Source text
-=-=-

# Cleaning the M&P 9



## berudd (Jan 22, 2016)

I just bought an M&P 9 last week, my first pistol. I have a cabinet full of supplies to clean my rifles and shotguns and picked up a 9mm brush when I bought the gun. I just field stripped it and cleaned the barrel and slide with CLP and that was straight forward enough. I noticed powder fouling on the mechanism inside the frame. I put a little CLP on a patch and rubbed it down then followed up with a clean cloth.

My question is will I ever need to more fully disassemble the frame to ensure better cleaning of the mechanics inside? Also, are there any pistol cleaning specific tools that make the basic field strip and clean easier. There are lots of small nock and crannies in there and while I was able to clean them fine it seemed like there might be a better way.


----------



## dennis40x (Feb 27, 2014)

A one piece brass cleaning rod, 38Spl/9mm jag, toothbrush, and Kano Kroil (used as bore cleaner). Is what I use. Gun scrubber (Synthetic Safe) for flushing out the crud and corruption. I really don't go beyond the basic field stripping. But if you like to take things apart (S&W MP Pistols disassembly and reassembly by Gun Guides  Disassembly and Reassembly. When all else fails follow the S&W lubricating procedures in the owners guide. Dripping wet over lubricated is problematic. I would replace the OEM magazine floor plates with Apex/10-8 floor plates also.


----------



## SouthernBoy (Jun 27, 2007)

I own quite a few M&P pistols, one of which is an M&P 9 Pro Series 4.25" barrel, which has been shot quite a bit. Several different sizes of patches and Q-Tips are your friend. Also, pick up some Hornady's One Shot Dry Lube. It both lubes and cleans. Depending upon how often you shoot, you might want to consider a detailed disassembly a few times a year. I do this with my Glocks, but then they are far easier to detail strip than is the M&P pistol.


----------



## Malcap (Apr 19, 2016)

My Smith 9 Shield is new as of last Fall. I'm a stickler with cleaning but with the polymer I don't like to totally disassemble it after shooting about 50-75 rounds once a week. So I perform a "field cleaning" at home. I use a Bore Snake, and either Bore Scrubber, Hoppes Elite, Hoppes No. 9, or Rem Oil to clean the bore and the chamber. I use a soft toothbrush to clean the breech face. Since the gun has a CTC Green Laserguard sight, I'm careful not to get any solvent inside. I also use Q-Tips as well. I lube with Rem Oil, or Hoppes Oil on the barrel, rails and where the manual indicates under the slide. I disassemble the gun once a month for regular cleaning and then use a rod. HINT: One of my "secret ingredients" which I rub on any metal parts which rub against other metal parts, especially the barrel, I smear some LPS Premium All Purpose Anti-Seize, Part No. 04108 (non copper) which is good for heat and pressure areas. It contains molybdenum and gets into the metal "pores." I just give it a light coating. 1/2 lbs. jar for about 8.00 plus shipping. Don't forget to use the Q-Tips to clean under the mag lips. I replaced to of my mags springs with a Magguts two spring system to increase the mag capacity by one round.


----------

-=-=-

Available data
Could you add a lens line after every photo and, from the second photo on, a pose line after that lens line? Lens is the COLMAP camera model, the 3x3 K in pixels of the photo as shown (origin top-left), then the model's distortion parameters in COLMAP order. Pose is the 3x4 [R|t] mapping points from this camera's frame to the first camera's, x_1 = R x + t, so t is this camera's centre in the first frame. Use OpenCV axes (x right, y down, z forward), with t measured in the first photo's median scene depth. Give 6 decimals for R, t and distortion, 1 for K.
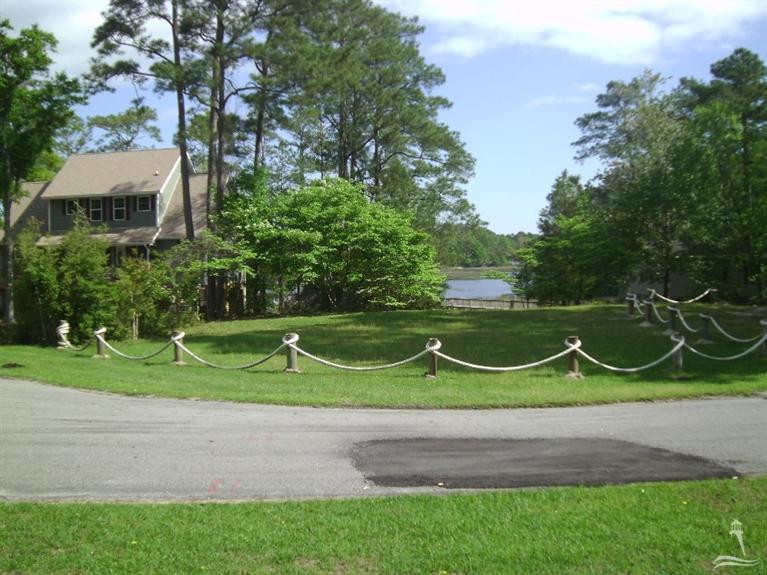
lens RADIAL K [[873.7, 0, 384.4], [0, 873.7, 270.5], [0, 0, 1]] dist [-0.179103, 0.023347]
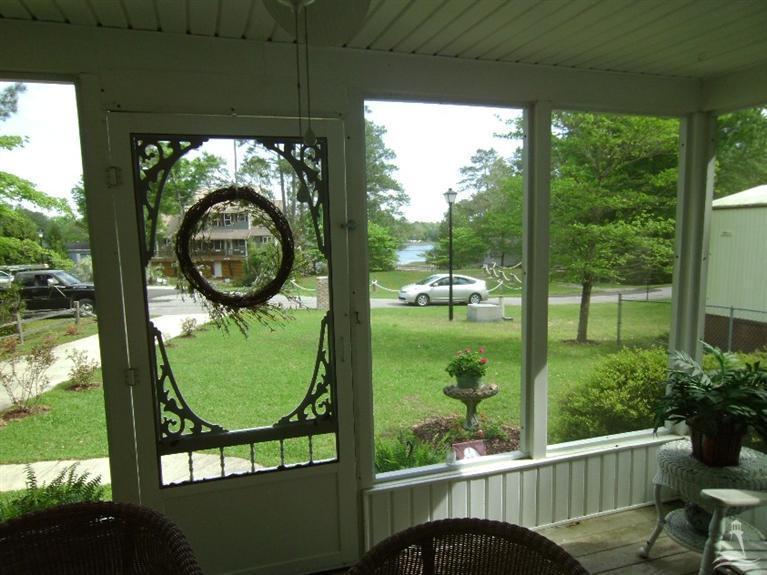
lens RADIAL K [[556.4, 0, 387.9], [0, 556.4, 299.4], [0, 0, 1]] dist [-0.002956, 0.000462]
pose [[0.994733, -0.006541, 0.102287, -0.081288], [-0.003208, 0.995485, 0.094862, -0.013610], [-0.102446, -0.094691, 0.990221, -0.295908]]
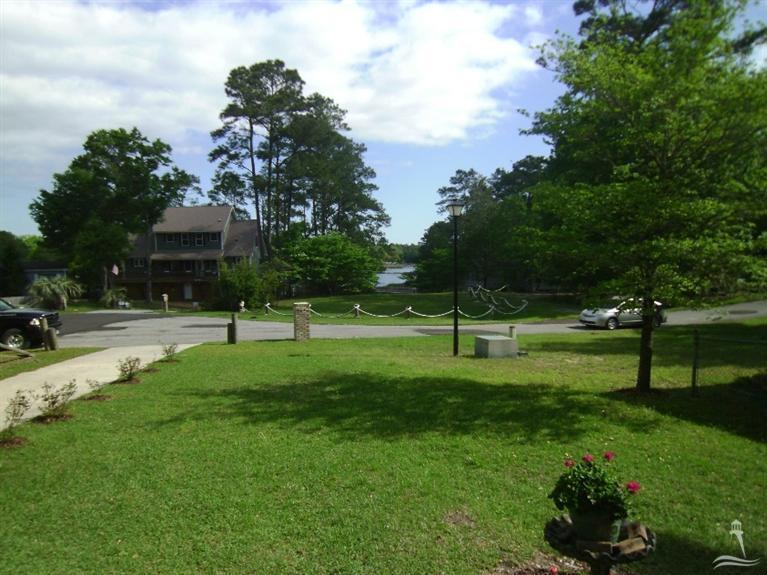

-=-=-

Required action
List the usernames of everyone who posted in the forum thread on cleaning the M&P 9. The data on this page has no role in this exercise.

Answer
berudd, dennis40x, SouthernBoy, Malcap